-- Text follows --
DONATE AND RECEIVE A FREE RECEIPE for Palak Paneer/Spinach and Tofu!

September 30th


Over the last 23 years, I have been constantly amazed by the women.  At a meeting with some of the women, I showed them the blog and told them that we were requesting donations for SHARE.  One of the women said, “What are we giving them in return?” I just looked at her in amazement.  Here were women who had so many struggles in their lives, but their generosity and hospitality took precedence.  Indians have always been hospitable.  I remember long ago, not long after we had started and MarketPlace was not providing full time employment for the artisans, we had applied for a loan from Shared Interest, a London based bank that provided loans to Fair Trade organizations.  Coin Crawford, a representative from the bank visited SHARE, and a SHARE staffer took him to visit one of the artisans.  He talked to the artisan for a while and when he was ready to leave, she had tears in her eyes and said, “it is the end of the month and I do not have much money, I feel bad that I cannot even offer you tea, and I only have a little sugar.” Saying this she put a couple of grains of sugar in his hand.  He was so touched and still remembers this incident to this day.

During the rest of the meeting, the artisans discussed options for thanking people who donated.  Money, of course was a problem, but distance was also an issue.  After much debate, they came up with the idea of a recipe.  Palak Paneer is a common North Indian vegetable dish.  Paneer is a kind of homemade cheese which is a pain to make.  So I substitute it with Tofu!

I urge you to donate, however little or much, to support SHARE in continuing to enable the women to improve their lives.
-- Text concluded --
-- Information given follows --
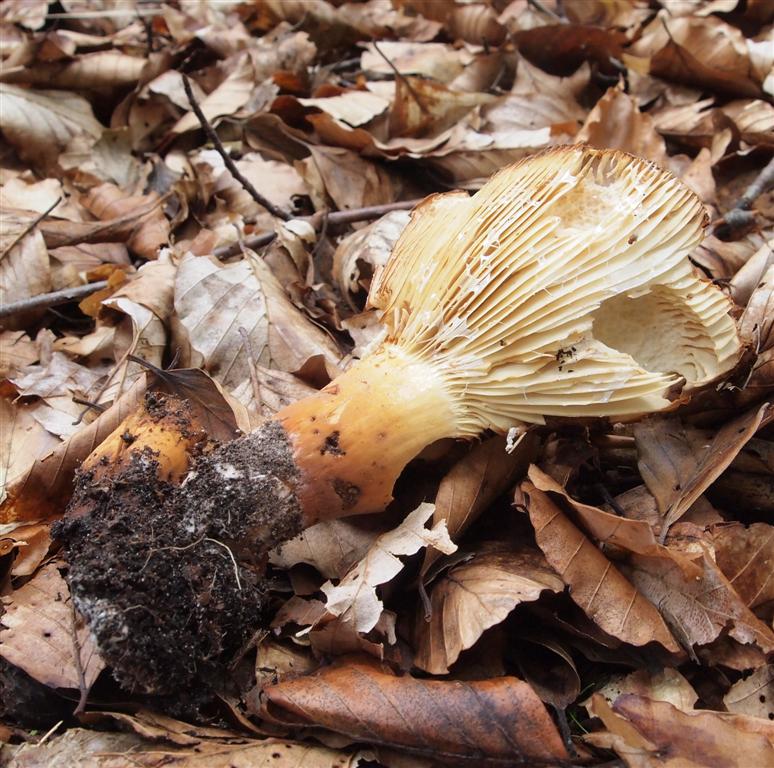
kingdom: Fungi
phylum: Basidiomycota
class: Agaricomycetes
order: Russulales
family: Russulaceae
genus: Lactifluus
-- Information given concluded --
-- Information given follows --
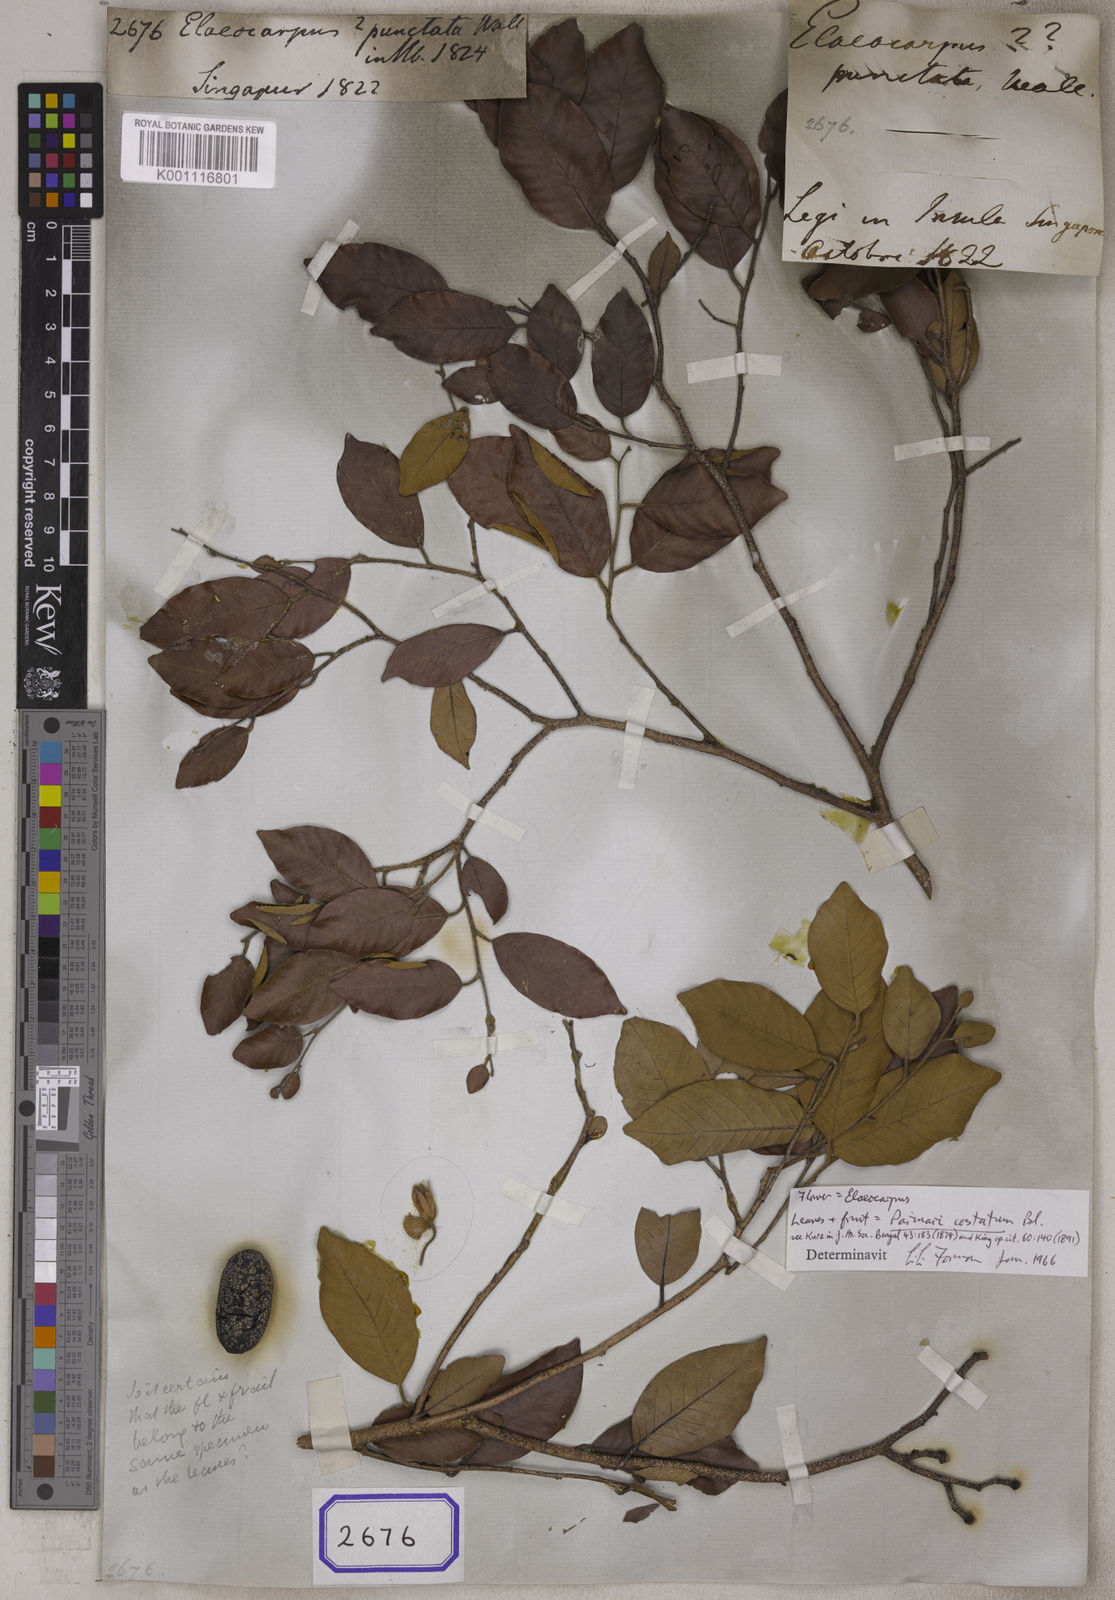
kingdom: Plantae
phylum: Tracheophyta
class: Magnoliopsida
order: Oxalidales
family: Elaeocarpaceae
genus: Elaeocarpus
-- Information given concluded --
Problem A
In the SHARE donation post, what kind of institution is Shared Interest?
Problem B
Translate this sentence from the SHARE donation post into Spanish: "Palak Paneer is a common North Indian vegetable dish."
Problem C
Write a continuation of the SHARE donation post, starting after its final sentence.
None of the stored data entries are needed for this work.

Expected output A
A London-based bank that provided loans to Fair Trade organizations.

Expected output B
El palak paneer es un plato de verduras común del norte de la India.

Expected output C
Today was an interesting day.  The design workshop has been continuing all these days.  Most of my meetings are at the same location of the workshop, but still the supervisors have to shuttle catch me between meetings for a quick consult and to get some feed-back.  It’s challenging to work this way, and I was glad that today I was able to spend the entire morning at the workshop without distractions.

In the afternoon, I had a short meeting with Mr Manohar Sawant, who is associated with the Deepak Foundation, an organization that does a lot of development in very rural villages in Gujarat.  They have started a group of artisans who are following the tradition of Pithora, a folk art painting which is traditionally painted on the walls.  He had requested my help to advise them on product design and marketing.

After that I met with Arpan, one of the cooperatives we work with.  They had a few challenges the last six months, where there was some in-fighting and politics among the members.  They learnt some very important lessons the hard way but have emerged strong.  Arpan has always been a very interesting group, very articulate and with many very strong and opinionated women.  They are a tremendous force in the community.  In fact, Sushila, was saying that a neighbor of hers was badly beaten by her husband and she took her to the hospital and then went to the police to report it and have the woman’s husband arrested.  The police said that this was a ‘home’ matter and that they could not do anything.  She was adamant and said that she would go higher-up if they did not take action, which they then did.  It was really courageous of her as she lives next door to them and there are bound to be some repercussions for her.

That evening we all were invited for Dinner by Nooreen Dossa, Assistant Director of SHARE.  She lives with her mother on the third floor of an apartment building by the sea.  The view was fantastic and it was great to interact with everyone in a social setting.  I learnt something new about every member of the MarketPlace-Mumbai and SHARE staff at the dinner.  And in true form there was a lot of laughing and kidding around.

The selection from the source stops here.